___ Kutipan Teks

B.       Rumusan Masalah

1.      Bagaimana Sejarah berdirinya Masjid Kuno Kuncen?
2.      Apa saja situs sejarah yang terdapat di Masjid Kuno Kuncen?

C.       Tujuan Penulisan

1.    Untuk mengetahui  lebih lanjut mengenai Cagar Budaya Masjid Kuno Kuncen.
2.    Untuk memenuhi tugas mata kuliah Antropologi Sosial.


D.  Manfaat Penulisan
Diharapkan makalah ini dapat memberikan informasi lebih lanjut mengenai situs budaya dan situs sejarah Masjid Kuno Kuncen.





















BAB II
PEMBAHASAN


A.          SEJARAH  BERDIRINYA MASJID KUNO KUNCEN


Masjid Kuno Kuncen atau Masjid Nur Hidayatulloh adalah masjid kedua tertua di wilayah Madiun setelah Masjid Kuno Taman. Masjid ini merupakan salah satu bukti asal usul berdirinya Madiun. Masjid ini didirikan oleh Pangeran Timur yang merupakan putra Sultan Trenggono atau adik ipar dari Sultan Hadiwijaya. Beberapa orang disekitar masjid dan juru kunci beranggapan sejarah berdirinya Masjid Kuno Kuncen diawali dari adanya perang saudara yang terjadi di Kerajaan Demak yang dimenangkan oleh Mas Karebet atau Joko Tingkir.

Joko Tingkir yang berkuasa bermaksud untuk memindahkan pusat pemerintahan dari Demak untuk bersatudengan Kerajaan Pajang, karena tidak setuju dengan keputusan Joko Tingkir akhirnya Pangeran Timur memutuskan untuk pergi ke wilayah Timur dan menyebarkan ajaran agama Islam. Hingga suatu saat, Pangeran Timur yang melakukan perjalanan ke wilayah Timur bertemu dengan seorang kyai, lalu beberapa waktu kemudian Pangeran Timur dan seorang kyai tersebut sepakat untuk membuat sebuah pemerintahan yang berpusat di wilayah Sogaten yang menjadikan Pangeran Timur sebagai Bupati Madiun pertamapada tanggal 18 Juli 1568 dengan nama lain Panembahan Rama atau Ki Ageng Panembahan Ronggo Jumeno. Karena dengan berbagai pertimbangan akhirnya pada tahun 1575 Pangeran Timur selaku Bupati memindahkan pusat pemerintahan dari daerah Sogaten ke daerah Wonorejo (sekarang Kuncen).

______
___ Informasi yang Disediakan

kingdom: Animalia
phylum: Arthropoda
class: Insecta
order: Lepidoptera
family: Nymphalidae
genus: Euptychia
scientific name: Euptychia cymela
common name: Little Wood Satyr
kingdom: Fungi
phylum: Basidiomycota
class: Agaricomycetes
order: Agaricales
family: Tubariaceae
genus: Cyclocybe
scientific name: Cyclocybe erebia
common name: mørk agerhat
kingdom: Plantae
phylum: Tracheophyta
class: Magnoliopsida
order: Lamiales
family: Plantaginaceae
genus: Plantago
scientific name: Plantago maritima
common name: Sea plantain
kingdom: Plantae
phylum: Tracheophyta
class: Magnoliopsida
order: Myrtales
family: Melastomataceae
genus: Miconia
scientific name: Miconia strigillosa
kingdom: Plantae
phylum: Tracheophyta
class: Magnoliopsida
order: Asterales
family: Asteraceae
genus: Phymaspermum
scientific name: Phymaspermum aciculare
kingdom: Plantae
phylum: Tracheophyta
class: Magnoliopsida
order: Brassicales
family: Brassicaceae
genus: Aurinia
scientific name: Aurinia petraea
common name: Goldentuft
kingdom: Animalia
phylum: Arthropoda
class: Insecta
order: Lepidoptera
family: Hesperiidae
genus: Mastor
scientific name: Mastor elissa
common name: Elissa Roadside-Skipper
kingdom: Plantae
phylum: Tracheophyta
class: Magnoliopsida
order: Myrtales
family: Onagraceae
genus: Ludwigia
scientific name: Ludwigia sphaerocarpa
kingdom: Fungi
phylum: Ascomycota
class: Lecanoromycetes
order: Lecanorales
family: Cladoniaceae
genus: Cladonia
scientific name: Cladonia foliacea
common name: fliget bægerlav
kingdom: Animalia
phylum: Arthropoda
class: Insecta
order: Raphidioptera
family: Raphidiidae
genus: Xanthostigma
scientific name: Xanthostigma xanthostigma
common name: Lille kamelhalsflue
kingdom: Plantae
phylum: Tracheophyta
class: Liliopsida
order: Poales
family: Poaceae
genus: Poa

______

## Tugas yang Diberikan
Teruskan kutipan tentang sejarah Masjid Kuno Kuncen, mulai setelah kalimat terakhirnya.

## Jawaban Tugas Ini
 Disamping menjadi Bupati, Pangeran Timur juga membawa misi untuk menyebarkan agama Islam di daerah Madiun. Tujuannya, tugas pemerintahan dan penyebaran agama Islam dapat selalu beriringan maka Pangeran Timur dan seorang kyai setuju untuk membuat sebuah masjid di daerah Kuncen sebagai pusat penyebaran agama Islam dan pusat pemerintahan. Jadi memang patut diduga bahwa  Masjid Kuno Kuncen tersebut berdiri setelah tahun 1575 atau akhir abad XVI. Karena masjid ini masih belum mempunyai nama karena memang tidak adanya sumber tertulis tentang pendirian masjid ini, maka orang – orang lebih sering menyebut Masjid Kuno Kuncen. Karena letak dari masjid ini yang berada di Kelurahan Kuncen. Hingga pada tahun 1970 warga sekitar sepakat untuk merubah nama menjadi Masjid Nur Hidayatulloh.

Meski telah berubah nama  sampai sekarang orang – orang lebih sering menyebutnya Masjid Kuno Kuncen, selain merubah nama masjid warga sekitar juga memindahkan tata letak Masjid Kuno Kuncen karena dianggap kurang strategis yang semula berada disamping Selatan (sekarang makam umum kuncen). Makam Pangeran Timur dipindah ke sebelah Timur makam agar dapat mudah dijangkau oleh semua warga atau musafir. Selain makam Pangeran Timur sebagai Bupati pertama yang berada disamping masjid juga terdapat makam Bupati Madiun lainnya seperti makam Raden Mas Bagus Petak (Bupati Madiun ke-6), makam Adipati Kenitren Martoloyo (Bupati Madiun ke-7), makam Pangeran Adipati Balitar (Bupati Madiun ke-8), makam Pangeran Tumenggung Balitar Tumapel (Bupati Madiun ke-9).



B.          SITUS SEJARAH MASJID KUNO KUNCEN


Masjid Kuno Kuncen merupakan situs Budaya yang terletak di Kelurahan Kuncen Kota Madiun. Ada beberapa situs sejarah dari Masjid Kuno Kuncen seperti :

1.      Puncet


Berfungsi sebagai tanda datangnya waktu sholat dengan cara melihat bayangan yang ditimbulkan dari cahaya sinar matahari.



2.      Gentong

         


Berfungsi sebagai wadah air minum para jamaah Masjid pada waktu itu.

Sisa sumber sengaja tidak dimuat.